Importance of AL Tract for Non-Noxious Stimuli Somatosensation

  • Functions:

    • Critical for nociception, but also mediates non-discriminative touch (tactile stimulation that lacks fine spatial resolution) and innocuous temperature sensation.

    • Distinguishes warm and cold sensations, which have distinct afferents that are separate from noxious heat (>43ºC) and cold (<15ºC).

    • Itching:

      • Mediated by pruriceptors (e.g., histamine receptors).

Pain Sensitivity

  • Hyperalgesia:

    • Increased perception of pain that occurs in damaged tissue and surrounding areas.

    • Results from changes in neuronal sensitivity at both the peripheral and central levels.

    • Example: Increased sensitivity to pain following a sunburn.

  • Allodynia:

    • Where non-painful stimuli evoke severe pain.

    • Also due to changes in neuronal sensitivity at both the peripheral and central levels.

    • Not a disease or disorder, but a symptom.

    • Example: Nerve damage may cause allodynia.

  • Mechanisms:

    • Both hyperalgesia and allodynia can occur due to changes at the peripheral and central level.

      • Peripheral Sensitization: Involves an increased responsiveness of nociceptive afferents post tissue damage.

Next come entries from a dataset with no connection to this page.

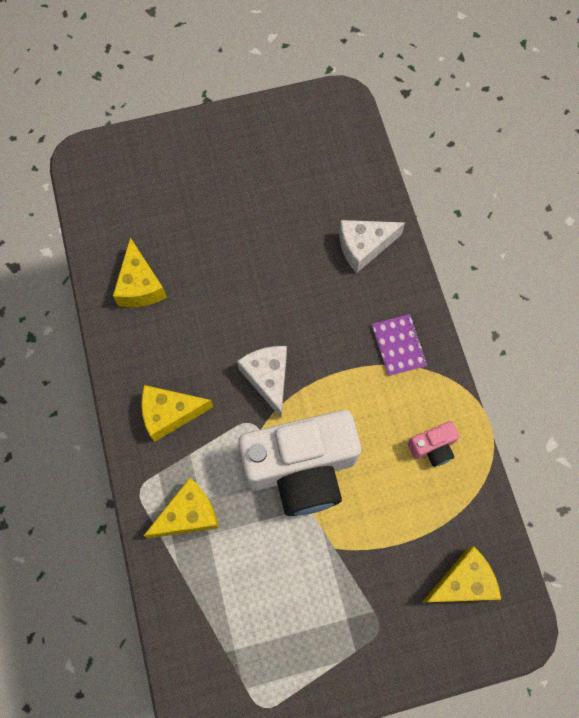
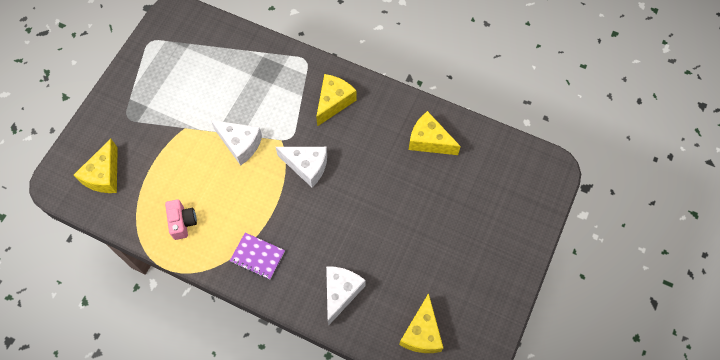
camera: 130 degrees right, 5 degrees down
(188, 514) = (270, 73): yellow cheese -> yellow cheese (422, 333)
(301, 468) = (240, 144): white camera -> white cheese
(432, 447) = (182, 222): pink camera -> pink camera turned 150 degrees clockwise

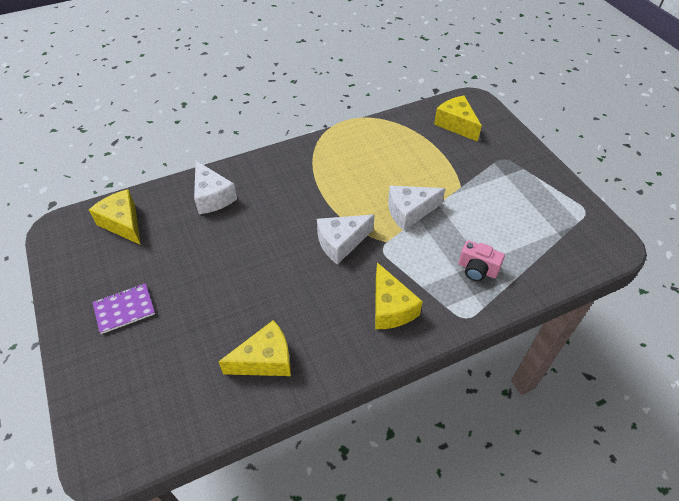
camera: 130 degrees right, 15 degrees down
(182, 222) = (371, 144): pink camera -> pink camera (477, 269)
(257, 256) = (297, 168): purple notebook -> purple notebook (124, 309)

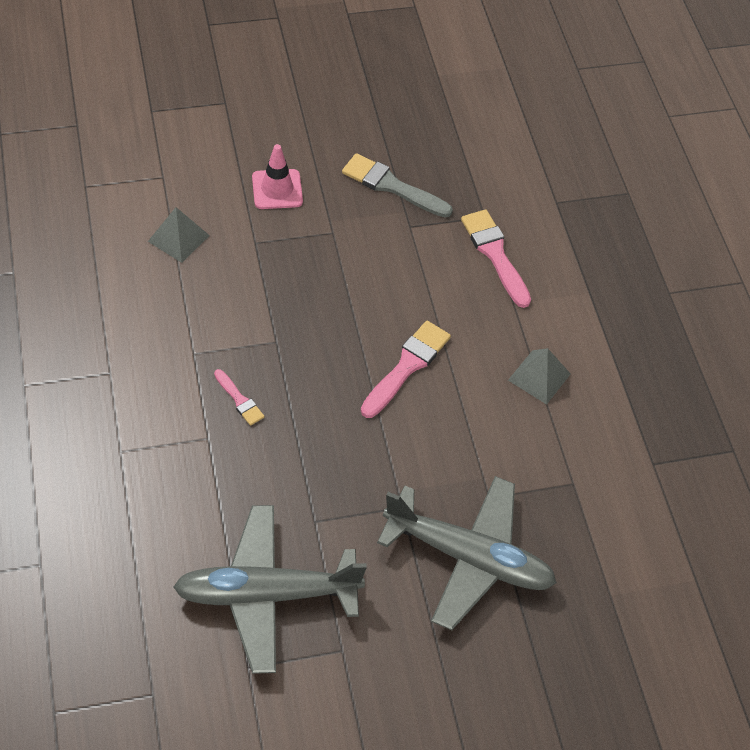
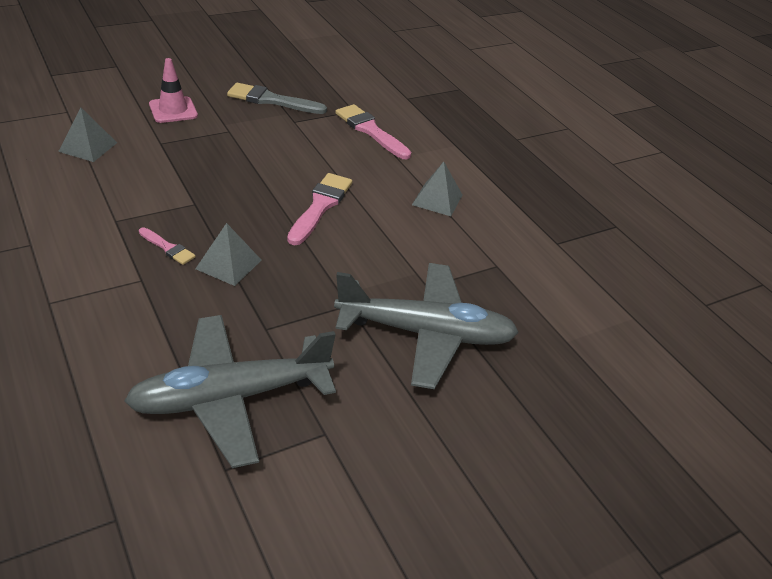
camera: 15 degrees left, 15 degrees down
(295, 432) = (228, 264): none -> grey pyramid

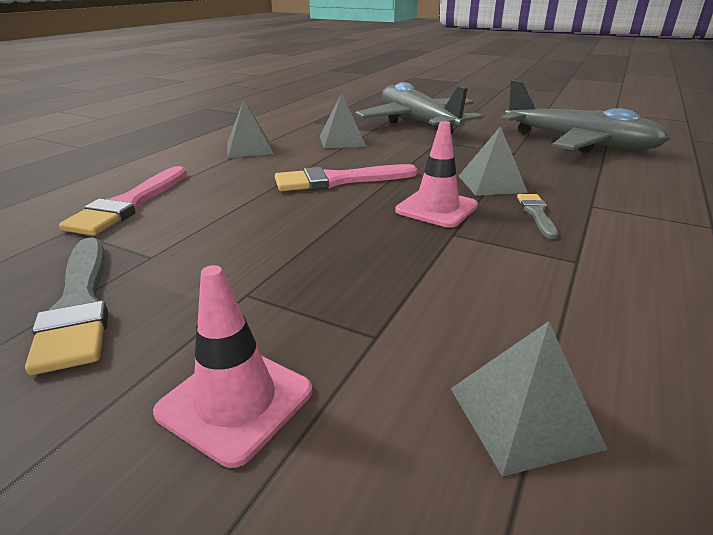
camera: 120 degrees left, 10 degrees down
(168, 248) = (537, 214): pink brush -> grey brush
(229, 217) = (436, 208): none -> pink traffic cone
(411, 251) = (342, 141): none -> grey pyramid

      • Central Sensitization: Refers to heightened excitability in central pathways post-injury.

Peripheral Sensitization

  • Definition:

    • Increases the responsiveness of nociceptive afferents after tissue damage.

  • Mechanisms:

    • Interaction between nociceptors and released “inflammatory soup” post-tissue damage.

      • Tissue Damage:

      • Nociceptors release substances like Substance P and CGRP that potentiate inflammation, causing vasodilation, swelling, and histamine release.

      • Non-neuronal cells contribute by releasing pro-inflammatory factors (e.g., histamine from mast cells, pro-inflammatory chemicals from macrophages).

      • These interactions aim to protect the injured site and promote healing while guarding against infection.

Pharmacological Interventions

  • NSAIDs (e.g., aspirin, ibuprofen):

    • Work by decreasing COX, an enzyme necessary for prostaglandin production.

  • TNF-α Blockers:

    • Used to treat autoimmune disorders (e.g., Crohn’s disease).

  • NGF Blockers:

    • Reduce hyperalgesia in rodent models.

    • CGRP may enhance nociceptor conduction by increasing Na+ currents, resulting in nociceptor activation.